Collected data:
-----
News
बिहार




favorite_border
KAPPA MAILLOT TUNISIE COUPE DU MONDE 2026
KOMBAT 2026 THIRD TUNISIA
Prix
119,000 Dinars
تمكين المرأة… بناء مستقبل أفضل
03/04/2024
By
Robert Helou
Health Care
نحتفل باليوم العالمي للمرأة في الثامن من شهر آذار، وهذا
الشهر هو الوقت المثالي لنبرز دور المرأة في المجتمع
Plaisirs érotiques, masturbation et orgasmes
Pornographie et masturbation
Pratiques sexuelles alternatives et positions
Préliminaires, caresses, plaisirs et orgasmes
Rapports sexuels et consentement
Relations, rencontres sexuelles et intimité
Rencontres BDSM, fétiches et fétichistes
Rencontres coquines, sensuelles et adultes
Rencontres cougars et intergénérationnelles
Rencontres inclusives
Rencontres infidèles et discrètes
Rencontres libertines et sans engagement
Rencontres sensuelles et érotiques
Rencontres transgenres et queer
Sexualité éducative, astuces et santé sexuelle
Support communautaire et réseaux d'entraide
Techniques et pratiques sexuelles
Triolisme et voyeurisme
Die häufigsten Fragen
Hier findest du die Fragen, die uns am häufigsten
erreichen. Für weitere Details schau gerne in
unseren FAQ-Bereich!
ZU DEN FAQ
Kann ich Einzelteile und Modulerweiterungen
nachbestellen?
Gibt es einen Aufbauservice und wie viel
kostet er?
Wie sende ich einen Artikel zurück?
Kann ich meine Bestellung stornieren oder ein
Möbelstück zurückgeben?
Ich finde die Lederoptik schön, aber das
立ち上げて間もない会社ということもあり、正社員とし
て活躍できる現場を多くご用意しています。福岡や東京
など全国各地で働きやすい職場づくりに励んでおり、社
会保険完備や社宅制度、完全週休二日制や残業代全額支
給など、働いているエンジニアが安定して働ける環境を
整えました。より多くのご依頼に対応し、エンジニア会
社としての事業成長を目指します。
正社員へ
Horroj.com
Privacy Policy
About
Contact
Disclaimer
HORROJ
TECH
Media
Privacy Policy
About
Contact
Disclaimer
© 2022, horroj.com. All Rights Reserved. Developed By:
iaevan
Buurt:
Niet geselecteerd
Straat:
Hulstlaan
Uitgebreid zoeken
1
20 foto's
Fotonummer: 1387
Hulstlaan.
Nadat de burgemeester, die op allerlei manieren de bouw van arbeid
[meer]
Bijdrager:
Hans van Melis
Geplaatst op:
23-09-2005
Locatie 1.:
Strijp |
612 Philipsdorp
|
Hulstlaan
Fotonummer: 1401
-----
▶ Task details
Reproduce every line of the data above word for word, in the same order.

▶ Exercise solution
News
बिहार




favorite_border
KAPPA MAILLOT TUNISIE COUPE DU MONDE 2026
KOMBAT 2026 THIRD TUNISIA
Prix
119,000 Dinars
تمكين المرأة… بناء مستقبل أفضل
03/04/2024
By
Robert Helou
Health Care
نحتفل باليوم العالمي للمرأة في الثامن من شهر آذار، وهذا
الشهر هو الوقت المثالي لنبرز دور المرأة في المجتمع
Plaisirs érotiques, masturbation et orgasmes
Pornographie et masturbation
Pratiques sexuelles alternatives et positions
Préliminaires, caresses, plaisirs et orgasmes
Rapports sexuels et consentement
Relations, rencontres sexuelles et intimité
Rencontres BDSM, fétiches et fétichistes
Rencontres coquines, sensuelles et adultes
Rencontres cougars et intergénérationnelles
Rencontres inclusives
Rencontres infidèles et discrètes
Rencontres libertines et sans engagement
Rencontres sensuelles et érotiques
Rencontres transgenres et queer
Sexualité éducative, astuces et santé sexuelle
Support communautaire et réseaux d'entraide
Techniques et pratiques sexuelles
Triolisme et voyeurisme
Die häufigsten Fragen
Hier findest du die Fragen, die uns am häufigsten
erreichen. Für weitere Details schau gerne in
unseren FAQ-Bereich!
ZU DEN FAQ
Kann ich Einzelteile und Modulerweiterungen
nachbestellen?
Gibt es einen Aufbauservice und wie viel
kostet er?
Wie sende ich einen Artikel zurück?
Kann ich meine Bestellung stornieren oder ein
Möbelstück zurückgeben?
Ich finde die Lederoptik schön, aber das
立ち上げて間もない会社ということもあり、正社員とし
て活躍できる現場を多くご用意しています。福岡や東京
など全国各地で働きやすい職場づくりに励んでおり、社
会保険完備や社宅制度、完全週休二日制や残業代全額支
給など、働いているエンジニアが安定して働ける環境を
整えました。より多くのご依頼に対応し、エンジニア会
社としての事業成長を目指します。
正社員へ
Horroj.com
Privacy Policy
About
Contact
Disclaimer
HORROJ
TECH
Media
Privacy Policy
About
Contact
Disclaimer
© 2022, horroj.com. All Rights Reserved. Developed By:
iaevan
Buurt:
Niet geselecteerd
Straat:
Hulstlaan
Uitgebreid zoeken
1
20 foto's
Fotonummer: 1387
Hulstlaan.
Nadat de burgemeester, die op allerlei manieren de bouw van arbeid
[meer]
Bijdrager:
Hans van Melis
Geplaatst op:
23-09-2005
Locatie 1.:
Strijp |
612 Philipsdorp
|
Hulstlaan
Fotonummer: 1401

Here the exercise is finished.